Capturing the motion of hands is a very challenging computer vision problem that is also highly relevant for other areas like computer graphics, human-computer interfaces, or robotics. While intrusive methods like data gloves or color gloves provide an acceptable solution for some applications, marker-less hand tracking is still an unsolved problem.
Although the problem has been studied since the nineties, most approaches have focused on tracking a single hand in isolation. While this, in itself, is very challenging due to the many degrees of freedom, as well as due to self-occlusions and similarities between the fingers, we address the even more challenging problem of capturing the articulated motion of two hands that interact with each other and with an additional object.
To cope with the many degrees of freedom involved, multiple occlusions and appearance similarities between the hands and the fingers, we combine multiple visual features such as edges, optical flow, salient points, and collision constraints within an almost everywhere differentiable objective function for pose estimation. In this way, we can resort to simple local optimization techniques for pose estimation. To overcome the ambiguities of assigning salient points to the fingers of the two hands, we solve the salient point association and the pose estimation
problem simultaneously, to drastically improve the pose estimation accuracy.
For pose estimation, we present each trackable element in the scene as a linear blend skinned model consisting of a surface mesh model and an underlying bone skeleton. In this model, surface deformations are encoded using the linear blend skinning operator (LBS), which maps skeleton configurations into mesh vertex positions. Each hand consists of 20 bones and has 35 degrees of freedom (DOF).

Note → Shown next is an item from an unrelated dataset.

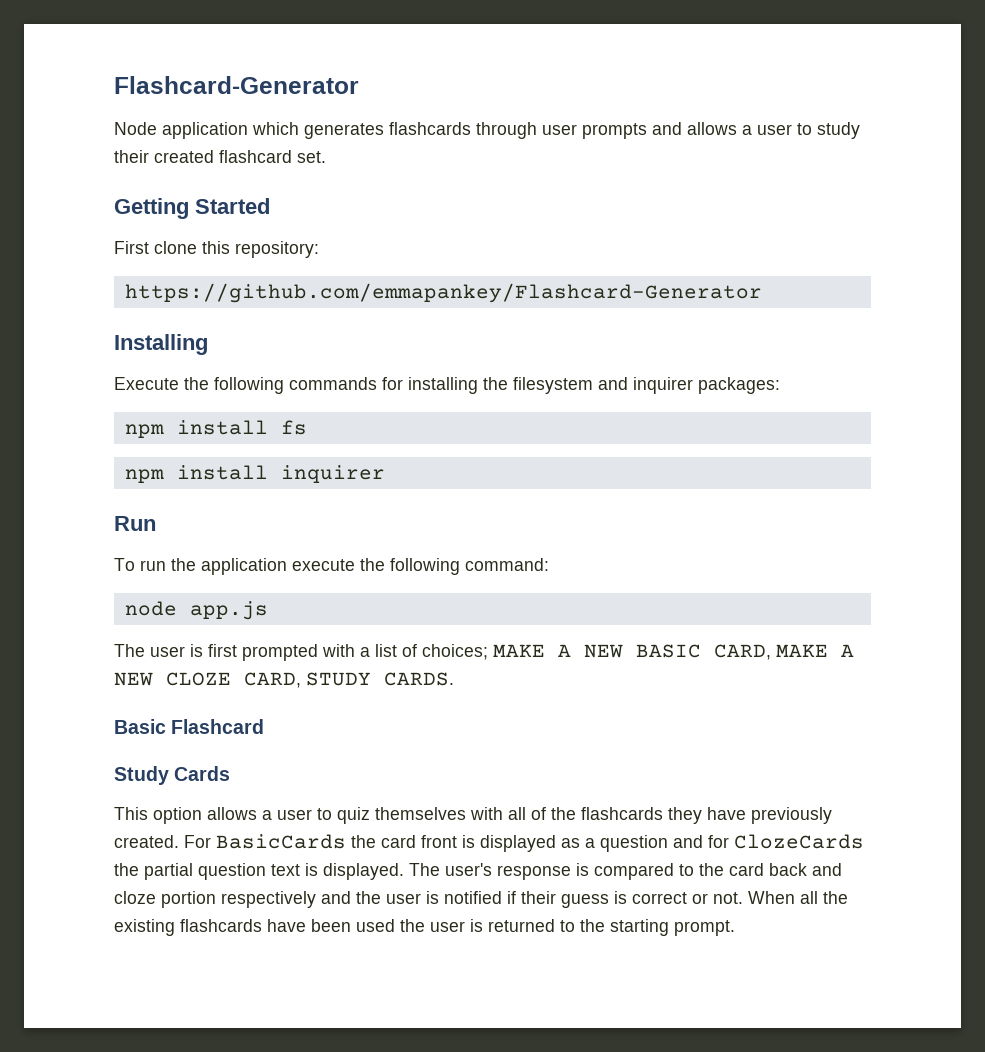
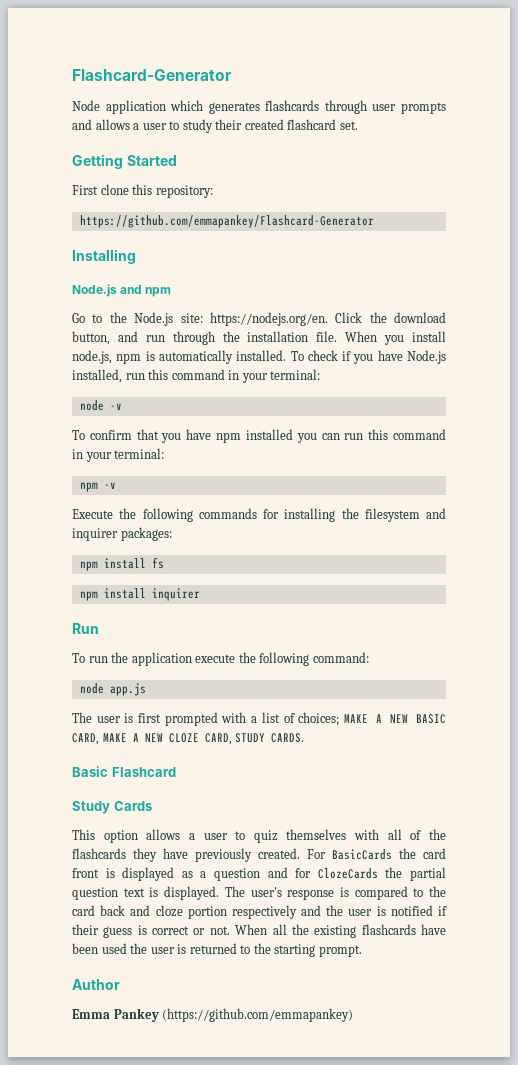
(208, 344) none -> [72,284,172,297] [72,312,446,326] [72,331,446,345] [72,350,447,364] [72,369,321,383] [79,400,122,411] [72,429,446,443] [72,448,165,462] [79,482,116,492] // Node.js and npm // Go to the Node.js site: https://nodejs.org/en. Click the download button, and run through the installation file. When you install node.js, npm is automatically installed. To check if you have Node.js installed, run this command in your terminal: // node -v // To confirm that you have npm installed you can run this command in your terminal: // npm -v
(735, 928) none -> [72,979,120,990] [72,1008,354,1022] // Author // Emma Pankey (https://github.com/emmapankey)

The captured videos are assumed to be synchronized and spatially calibrated. The recording cameras are assumed to be static for the entire recording and the projection function, mapping 3D space points into image plane points, is assumed to be known for each camera. The recorded videos are first processed in order to extract important visual features like edges and optical flow. In the case of close interactions between hands, classical features like edges and optical flow, however, are insufficient to completely resolve for pose ambiguities. In fact, color edges completely disappear when hands touch each other since their color is very similar.
To cope with these ambiguities, we discriminatively learn the appearance of some characteristic features on the hands and detect them on each recorded video. In particular, we focus on finger nails because of their distinct appearance which is invariant to different hand poses. Since the appearance of nails across fingers is very similar, the association of detections and fingers is performed jointly during the pose estimation and included as an additional unknown to our problem.
In our experiments, we demonstrate that our approach can deal with very challenging sequences containing hands in action with and without an object and is also robust to errors in the salient point detector. In a quantitative comparison, we have shown that our proposed method with local optimization achieves a significantly lower hand pose error than a state-of-the-art hand tracking method based on an evolutionary algorithm.
Our current research is focused on relaxing the current assumptions of the system like the capturing with synchronized cameras in a studio environment or the acquisition of person specific hand models.